Data Push Mechanism is an offering where we push our database at regular intervals to a Cloud Bucket, which can be GCS, S3, Azure, etc. However, it is a paid service. Now, if your organization is already a customer, ask your IPinfo account manager if they can support the data push mechanism for the free dataset.

I think the data push mechanism has a bit of a perk in this particular case, as that would help you build internal APIs and consequently take advantage of BQ’s remote function feature.

Download and upload the data yourself

I do not recommend this, as we already have a few ideas in the works (I can’t tell you now), but if you need an immediate solution and have the engineering capacity dedicated to it, you can do it. The free database can be downloaded through a storage URI.

curl -L https://ipinfo.io/data/free/country_asn.csv.gz?token=$TOKEN -o country_asn.csv.gz

Then you have to unzip and ingest it to a GCS bucket and then bring that to BQ. Now, you have to maintain the system and be responsible for the orchestration. It is quite complicated, and we believe that customers should not be responsible for that. So, allow us a bit of time until we work on a better developer experience.

Thanks for all the options. Unfortunately, for us only GCP is the option (or direct download). On your screenshot with Exchange Configuration, there are two types of locations actually.

Region and Multi-Region.

So far only US and EU are offered as multi-region. For other locations like Singapore or Sydney, you would need to switch to Region location type and then select the proper region. (more on this here BigQuery locations  |  Google Cloud). That would mean to have one listing per region - which is not impossible, but not ideal.

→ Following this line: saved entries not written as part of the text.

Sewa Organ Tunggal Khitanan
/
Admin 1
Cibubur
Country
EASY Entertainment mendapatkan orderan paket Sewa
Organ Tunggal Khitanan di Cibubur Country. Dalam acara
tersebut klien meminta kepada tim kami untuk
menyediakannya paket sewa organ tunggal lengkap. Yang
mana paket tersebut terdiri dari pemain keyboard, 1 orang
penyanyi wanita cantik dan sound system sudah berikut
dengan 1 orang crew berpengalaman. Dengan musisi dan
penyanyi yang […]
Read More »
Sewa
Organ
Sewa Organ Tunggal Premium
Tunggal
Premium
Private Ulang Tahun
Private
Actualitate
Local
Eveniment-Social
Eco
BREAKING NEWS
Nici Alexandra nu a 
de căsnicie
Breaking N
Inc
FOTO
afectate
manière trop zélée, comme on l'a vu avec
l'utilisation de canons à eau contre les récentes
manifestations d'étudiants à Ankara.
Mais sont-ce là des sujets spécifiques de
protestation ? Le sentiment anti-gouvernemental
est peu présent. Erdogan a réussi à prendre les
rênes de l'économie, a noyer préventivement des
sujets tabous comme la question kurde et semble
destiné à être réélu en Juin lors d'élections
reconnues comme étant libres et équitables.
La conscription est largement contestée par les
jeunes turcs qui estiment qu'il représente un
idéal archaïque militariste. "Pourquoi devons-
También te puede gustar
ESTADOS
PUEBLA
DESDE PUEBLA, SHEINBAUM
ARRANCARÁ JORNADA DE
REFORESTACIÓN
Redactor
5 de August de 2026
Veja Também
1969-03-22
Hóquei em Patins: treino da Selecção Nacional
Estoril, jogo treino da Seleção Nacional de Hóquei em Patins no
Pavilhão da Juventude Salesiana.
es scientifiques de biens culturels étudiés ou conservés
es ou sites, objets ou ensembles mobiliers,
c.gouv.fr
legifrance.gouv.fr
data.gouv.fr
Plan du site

Important for us now is the EU, so once available this should do the trick. Long term would be ideal that the location type could be selected by subscriber, which is something GCP team would need to implement.

Thanks again.

Thank you very much! I did not realize that. I appreciate your guidance on this.

msedge_m01x0Y5hyw

So, I can see the regions you requested are available here:

  • australia-southeast1 (Sydney)
  • asia-southeast1 (Singapore)

I am not sure if single region distribution is something we can support for the free database at this moment, but I will see what our teammates says. If it were just ‘APAC’ as a multi-region, I think they would have readily approved it.